Les entreprises déplacent leurs charges d’inférence d’IA vers des environnements privés afin de maîtriser la donnée, les coûts et la souveraineté. Cette tendance se confirme lors du VMware Explore, où Broadcom a présenté une stratégie centrée sur le « private AI ». Selon Christophe Bertrand, analyste duCUBE, la priorité n’est plus le choix du modèle mais la localisation des workloads, notamment pour les agents autonomes dont le comportement et la sécurité deviennent les principaux points de friction.

Architecture de VMware Cloud Foundation 9.1 pour l'IA

VMware Cloud Foundation (VCF) 9.1, publié après la phase de mise à jour 9.0, intègre un stack hyperconvergé qui combine vSphere, vSAN et NSX avec des services d’automatisation spécifiques à l’IA. La version 9.1 introduit un module de memory tiering avancé permettant de placer les modèles d’inférence les plus volumineux sur des mémoires persistantes à latence réduite, tout en conservant les poids moins critiques sur des caches DRAM classiques. Cette hiérarchisation de la mémoire se traduit directement en performances à grande échelle et en coûts d’infrastructure plus prévisibles, car les serveurs peuvent être dimensionnés avec des combinaisons de puces GPU/TPU et de modules de mémoire non volatile sans surprovisionner.

Le composant NSX assure une isolation réseau granulaire entre les workloads publics et privés, ce qui est crucial lorsque les données d’entraînement restent sous contrôle juridique. En outre, VCF 9.1 expose des API de gestion de politiques qui s’intègrent aux outils de gouvernance de données, facilitant la conformité aux exigences de souveraineté cloud.

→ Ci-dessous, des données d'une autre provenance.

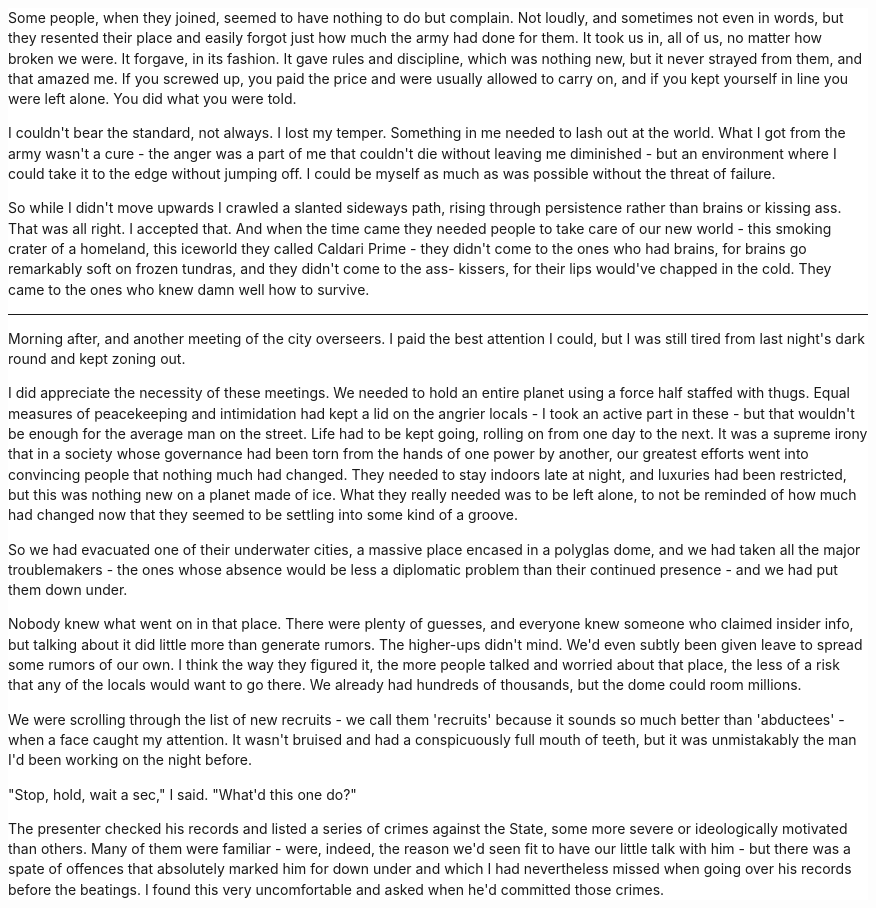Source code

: Some people, when they joined, seemed to have nothing to do but complain. Not loudly, and sometimes not even in words, but they resented their place and easily forgot just how much the army had done for them. It took us in, all of us, no matter how broken we were. It forgave, in its fashion. It gave rules and discipline, which was nothing new, but it never strayed from them, and that amazed me. If you screwed up, you paid the price and were usually allowed to carry on, and if you kept yourself in line you were left alone. You did what you were told.

I couldn't bear the standard, not always. I lost my temper. Something in me needed to lash out at the world. What I got from the army wasn't a cure - the anger was a part of me that couldn't die without leaving me diminished - but an environment where I could take it to the edge without jumping off. I could be myself as much as was possible without the threat of failure.

So while I didn't move upwards I crawled a slanted sideways path, rising through persistence rather than brains or kissing ass. That was all right. I accepted that. And when the time came they needed people to take care of our new world - this smoking crater of a homeland, this iceworld they called Caldari Prime - they didn't come to the ones who had brains, for brains go remarkably soft on frozen tundras, and they didn't come to the ass- kissers, for their lips would've chapped in the cold. They came to the ones who knew damn well how to survive.

***

Morning after, and another meeting of the city overseers. I paid the best attention I could, but I was still tired from last night's dark round and kept zoning out.

I did appreciate the necessity of these meetings. We needed to hold an entire planet using a force half staffed with thugs. Equal measures of peacekeeping and intimidation had kept a lid on the angrier locals - I took an active part in these - but that wouldn't be enough for the average man on the street. Life had to be kept going, rolling on from one day to the next. It was a supreme irony that in a society whose governance had been torn from the hands of one power by another, our greatest efforts went into convincing people that nothing much had changed. They needed to stay indoors late at night, and luxuries had been restricted, but this was nothing new on a planet made of ice. What they really needed was to be left alone, to not be reminded of how much had changed now that they seemed to be settling into some kind of a groove.

So we had evacuated one of their underwater cities, a massive place encased in a polyglas dome, and we had taken all the major troublemakers - the ones whose absence would be less a diplomatic problem than their continued presence - and we had put them down under.

Nobody knew what went on in that place. There were plenty of guesses, and everyone knew someone who claimed insider info, but talking about it did little more than generate rumors. The higher-ups didn't mind. We'd even subtly been given leave to spread some rumors of our own. I think the way they figured it, the more people talked and worried about that place, the less of a risk that any of the locals would want to go there. We already had hundreds of thousands, but the dome could room millions.

We were scrolling through the list of new recruits - we call them 'recruits' because it sounds so much better than 'abductees' - when a face caught my attention. It wasn't bruised and had a conspicuously full mouth of teeth, but it was unmistakably the man I'd been working on the night before.

"Stop, hold, wait a sec," I said. "What'd this one do?"

The presenter checked his records and listed a series of crimes against the State, some more severe or ideologically motivated than others. Many of them were familiar - were, indeed, the reason we'd seen fit to have our little talk with him - but there was a spate of offences that absolutely marked him for down under and which I had nevertheless missed when going over his records before the beatings. I found this very uncomfortable and asked when he'd committed those crimes.
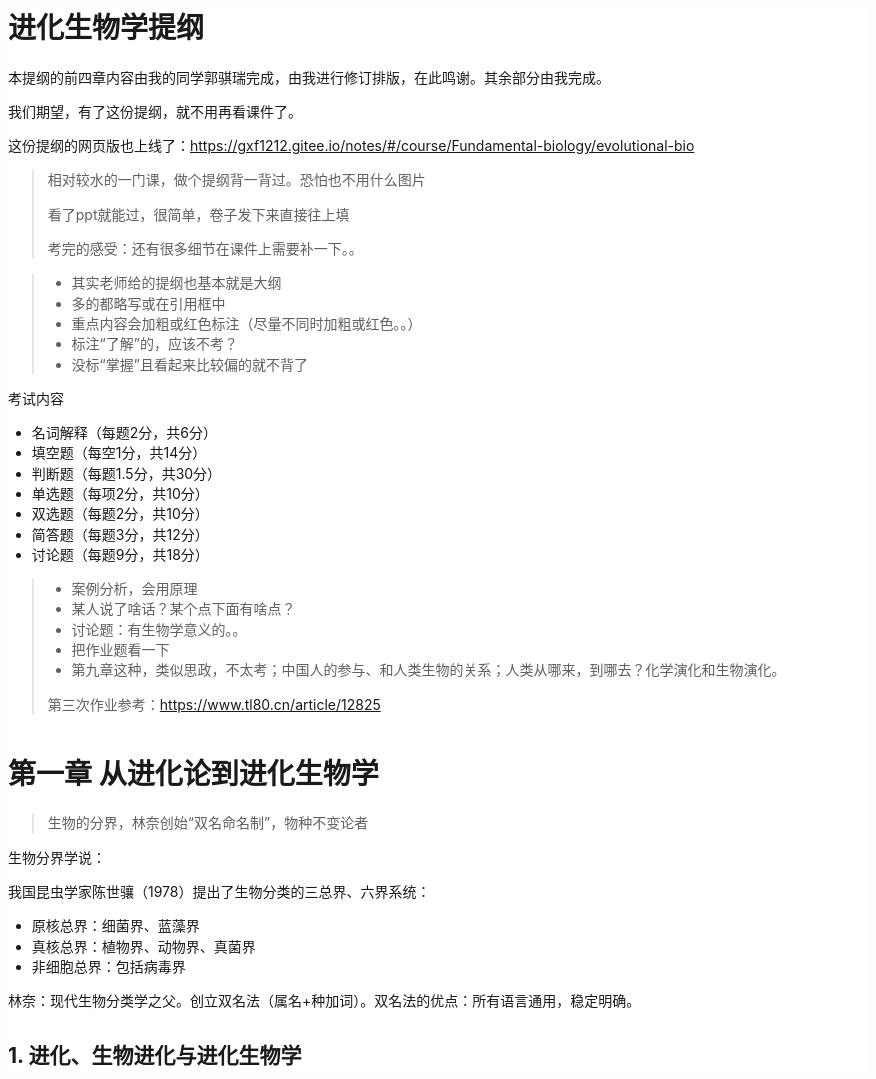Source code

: # 进化生物学提纲

本提纲的前四章内容由我的同学郭骐瑞完成，由我进行修订排版，在此鸣谢。其余部分由我完成。

我们期望，有了这份提纲，就不用再看课件了。

这份提纲的网页版也上线了：https://gxf1212.gitee.io/notes/#/course/Fundamental-biology/evolutional-bio

> 相对较水的一门课，做个提纲背一背过。恐怕也不用什么图片
>
> 看了ppt就能过，很简单，卷子发下来直接往上填
>
> 考完的感受：还有很多细节在课件上需要补一下。。

> - 其实老师给的提纲也基本就是大纲
> - 多的都略写或在引用框中
> - 重点内容会加粗或红色标注（尽量不同时加粗或红色。。）
> - 标注“了解”的，应该不考？
> - 没标“掌握”且看起来比较偏的就不背了

考试内容

- 名词解释（每题2分，共6分）
- 填空题（每空1分，共14分）
- 判断题（每题1.5分，共30分）
- 单选题（每项2分，共10分）
- 双选题（每题2分，共10分）
- 简答题（每题3分，共12分）
- 讨论题（每题9分，共18分）

> - 案例分析，会用原理
> - 某人说了啥话？某个点下面有啥点？
> - 讨论题：有生物学意义的。。
> - 把作业题看一下
> - 第九章这种，类似思政，不太考；中国人的参与、和人类生物的关系；人类从哪来，到哪去？化学演化和生物演化。
>
> 第三次作业参考：https://www.tl80.cn/article/12825

# 第一章 从进化论到进化生物学

> 生物的分界，林奈创始“双名命名制”，物种不变论者

生物分界学说：

我国昆虫学家陈世骧（1978）提出了生物分类的三总界、六界系统：

- 原核总界：细菌界、蓝藻界
- 真核总界：植物界、动物界、真菌界
- 非细胞总界：包括病毒界

林奈：现代生物分类学之父。创立双名法（属名+种加词）。双名法的优点：所有语言通用，稳定明确。

## 1. 进化、生物进化与进化生物学

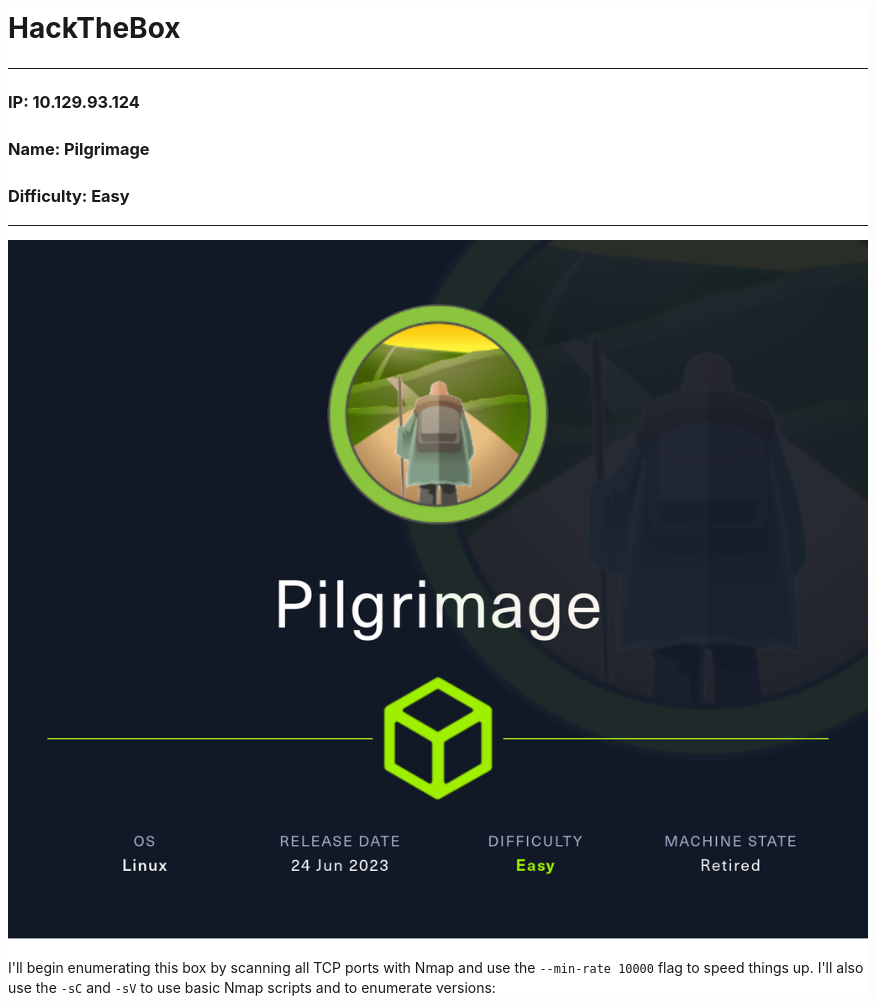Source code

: # HackTheBox
------------------------------------
### IP: 10.129.93.124
### Name: Pilgrimage
### Difficulty: Easy
--------------------------------------------

![Pilgrimage.png](../assets/pilgrimage_assets/Pilgrimage.png)

I'll begin enumerating this box by scanning all TCP ports with Nmap and use the `--min-rate 10000` flag to speed things up. I'll also use the `-sC` and `-sV` to use basic Nmap scripts and to enumerate versions:
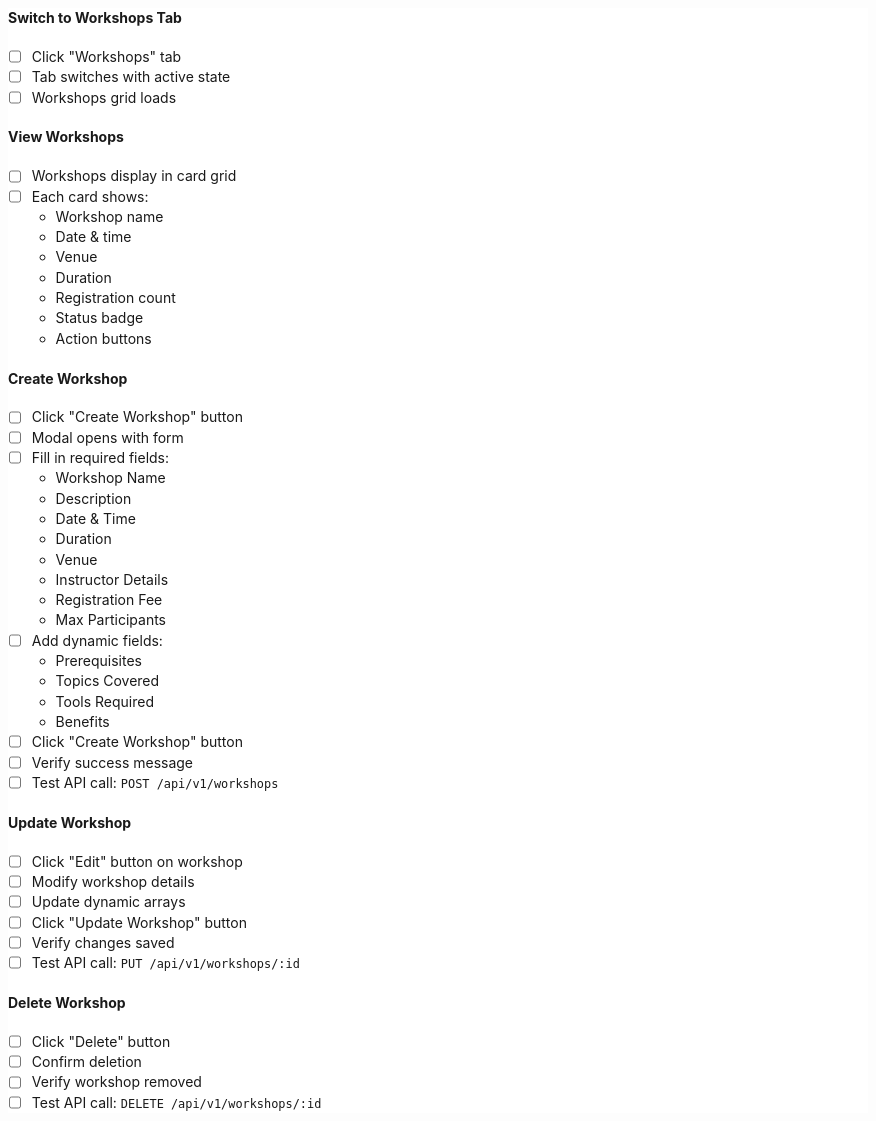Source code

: #### Switch to Workshops Tab
- [ ] Click "Workshops" tab
- [ ] Tab switches with active state
- [ ] Workshops grid loads

#### View Workshops
- [ ] Workshops display in card grid
- [ ] Each card shows:
  - Workshop name
  - Date & time
  - Venue
  - Duration
  - Registration count
  - Status badge
  - Action buttons

#### Create Workshop
- [ ] Click "Create Workshop" button
- [ ] Modal opens with form
- [ ] Fill in required fields:
  - Workshop Name
  - Description
  - Date & Time
  - Duration
  - Venue
  - Instructor Details
  - Registration Fee
  - Max Participants
- [ ] Add dynamic fields:
  - Prerequisites
  - Topics Covered
  - Tools Required
  - Benefits
- [ ] Click "Create Workshop" button
- [ ] Verify success message
- [ ] Test API call: `POST /api/v1/workshops`

#### Update Workshop
- [ ] Click "Edit" button on workshop
- [ ] Modify workshop details
- [ ] Update dynamic arrays
- [ ] Click "Update Workshop" button
- [ ] Verify changes saved
- [ ] Test API call: `PUT /api/v1/workshops/:id`

#### Delete Workshop
- [ ] Click "Delete" button
- [ ] Confirm deletion
- [ ] Verify workshop removed
- [ ] Test API call: `DELETE /api/v1/workshops/:id`
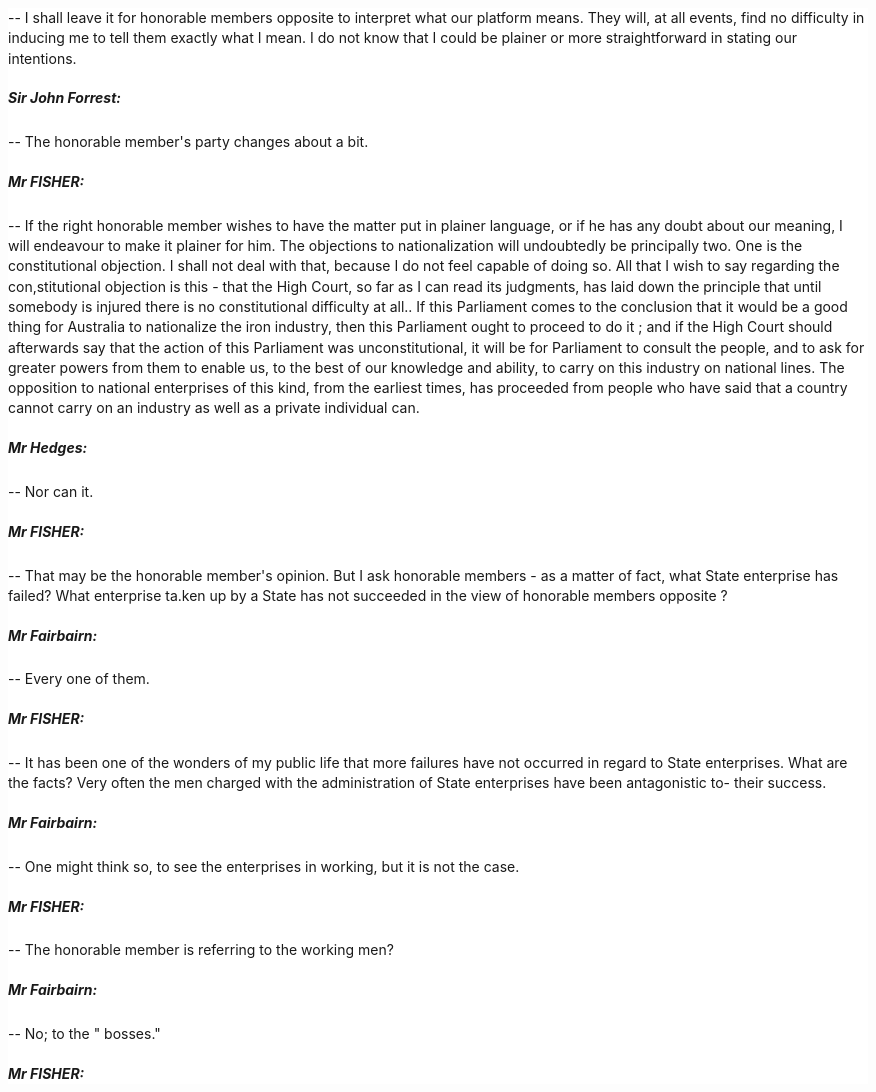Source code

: -- I shall leave it for honorable members opposite to interpret what our platform means. They will, at all events, find no difficulty in inducing me to tell them exactly what I mean. I do not know that I could be plainer or more straightforward in stating our intentions. 

##### Sir John Forrest:

-- The honorable member's party changes about a bit. 

##### Mr FISHER:

-- If the right honorable member wishes to have the matter put in plainer language, or if he has any doubt about our meaning, I will  endeavour to make it plainer for him. The objections to nationalization will undoubtedly be principally two. One is the constitutional objection. I shall not deal with that, because I do not feel capable of doing so. All that I wish to say regarding the con,stitutional objection is this - that the High Court, so far as I can read its judgments, has laid down the principle that until somebody is injured there is no constitutional difficulty at all.. If this Parliament comes to the conclusion that it would be a good thing for Australia to nationalize the iron industry, then this Parliament ought  to  proceed to do it ; and if the High Court should afterwards say that the action of this Parliament was unconstitutional, it will be for Parliament to consult the people, and to ask for greater powers from them to enable us, to the best of our knowledge and ability, to carry on this industry on national lines. The opposition to national enterprises of this kind, from the earliest times, has proceeded from people who have said that a country cannot carry on an industry as well as a private individual can. 

##### Mr Hedges:

-- Nor can it. 

##### Mr FISHER:

-- That may be the honorable member's opinion. But I ask honorable members - as a matter of fact, what State enterprise has failed? What enterprise ta.ken up by a State has not succeeded in the view of honorable members opposite ? 

##### Mr Fairbairn:

-- Every one of them. 

##### Mr FISHER:

-- It has been one of the wonders of my public life that more failures have not occurred in regard to State enterprises. What are the facts? Very often the men charged with the administration of State enterprises have been antagonistic to- their success. 

##### Mr Fairbairn:

-- One might think so, to see the enterprises in working, but it is not the case. 

##### Mr FISHER:

-- The honorable member is referring to the working men? 

##### Mr Fairbairn:

-- No; to the " bosses." 

##### Mr FISHER:
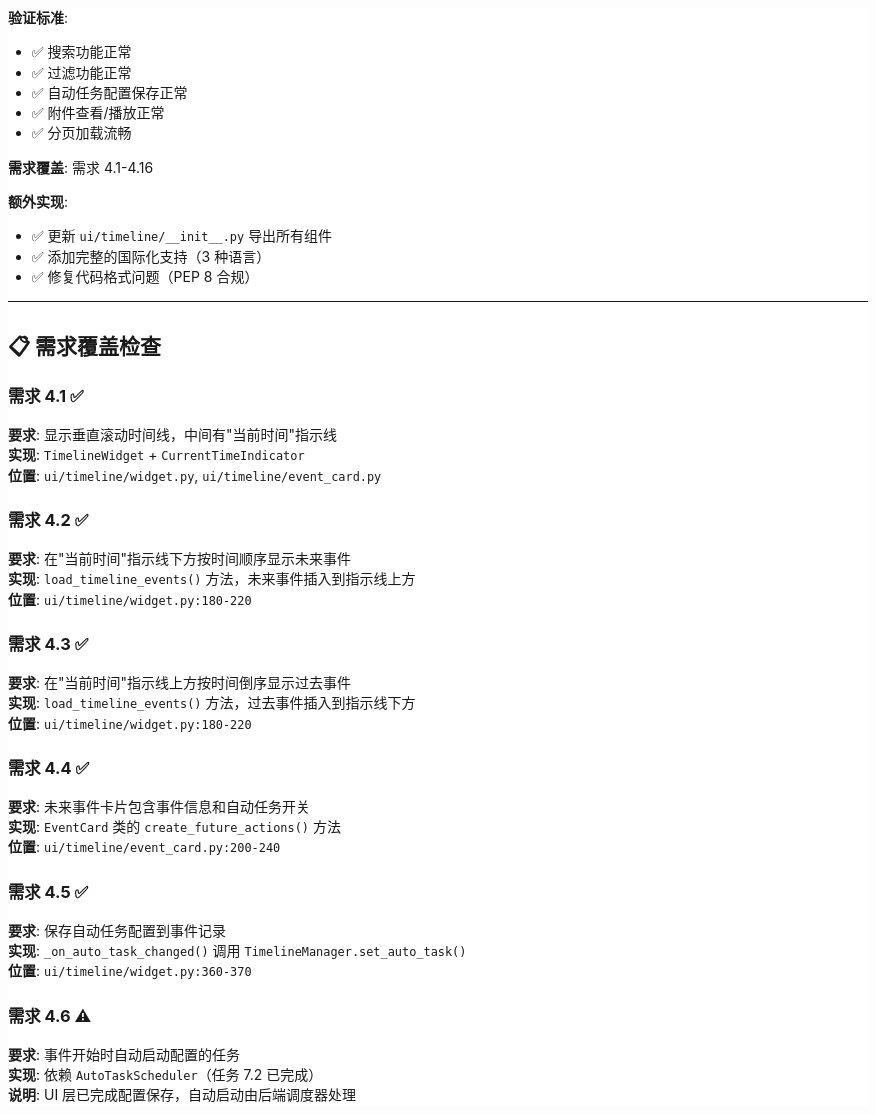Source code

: **验证标准**:

- ✅ 搜索功能正常
- ✅ 过滤功能正常
- ✅ 自动任务配置保存正常
- ✅ 附件查看/播放正常
- ✅ 分页加载流畅

**需求覆盖**: 需求 4.1-4.16

**额外实现**:

- ✅ 更新 `ui/timeline/__init__.py` 导出所有组件
- ✅ 添加完整的国际化支持（3 种语言）
- ✅ 修复代码格式问题（PEP 8 合规）

---

## 📋 需求覆盖检查

### 需求 4.1 ✅

**要求**: 显示垂直滚动时间线，中间有"当前时间"指示线  
**实现**: `TimelineWidget` + `CurrentTimeIndicator`  
**位置**: `ui/timeline/widget.py`, `ui/timeline/event_card.py`

### 需求 4.2 ✅

**要求**: 在"当前时间"指示线下方按时间顺序显示未来事件  
**实现**: `load_timeline_events()` 方法，未来事件插入到指示线上方  
**位置**: `ui/timeline/widget.py:180-220`

### 需求 4.3 ✅

**要求**: 在"当前时间"指示线上方按时间倒序显示过去事件  
**实现**: `load_timeline_events()` 方法，过去事件插入到指示线下方  
**位置**: `ui/timeline/widget.py:180-220`

### 需求 4.4 ✅

**要求**: 未来事件卡片包含事件信息和自动任务开关  
**实现**: `EventCard` 类的 `create_future_actions()` 方法  
**位置**: `ui/timeline/event_card.py:200-240`

### 需求 4.5 ✅

**要求**: 保存自动任务配置到事件记录  
**实现**: `_on_auto_task_changed()` 调用 `TimelineManager.set_auto_task()`  
**位置**: `ui/timeline/widget.py:360-370`

### 需求 4.6 ⚠️

**要求**: 事件开始时自动启动配置的任务  
**实现**: 依赖 `AutoTaskScheduler`（任务 7.2 已完成）  
**说明**: UI 层已完成配置保存，自动启动由后端调度器处理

Impacts économiques et opérationnels

Bertrand indique que l’« economics » du private cloud redevient central grâce à la capacité de VCF 9.1 à exploiter le memory tiering. Les études de cas présentées lors de l’événement montrent que les charges d’inférence privées peuvent réduire leurs dépenses d’énergie de 15 % à 25 % par rapport à des déploiements publics équivalents, principalement grâce à une meilleure utilisation des ressources CPU/GPU et à la réduction des transferts de données inter‑régionaux.

Les partenaires de mise en œuvre, déjà engagés dans la migration depuis la version 9.0, bénéficient d’un cadre de déploiement automatisé qui accélère le passage de la phase pilote à la production. Cette accélération se mesure en un délai moyen de 6 à 8 semaines contre 12 à 14 semaines auparavant, ce qui améliore la rentabilité des projets IA.

Sécurité et gouvernance des agents autonomes

Le principal défi identifié reste la sécurisation du comportement des agents autonomes. VCF 9.1 propose des micro‑segments de sécurité basés sur NSX qui limitent les flux de données entre les agents et les systèmes critiques, réduisant ainsi la surface d’attaque. De plus, les politiques de conformité intégrées permettent de tracer chaque accès aux jeux de données, répondant aux exigences de gouvernance et de conformité souveraine.

En pratique, les clients qui ont activé ces contrôles ont observé une diminution de 30 % des incidents de fuite de données liés à l’IA, selon les rapports internes de Broadcom. Cette amélioration s’appuie sur la combinaison de la visibilité réseau, du contrôle d’accès basé sur les rôles et de la journalisation automatisée fournie par VCF 9.1.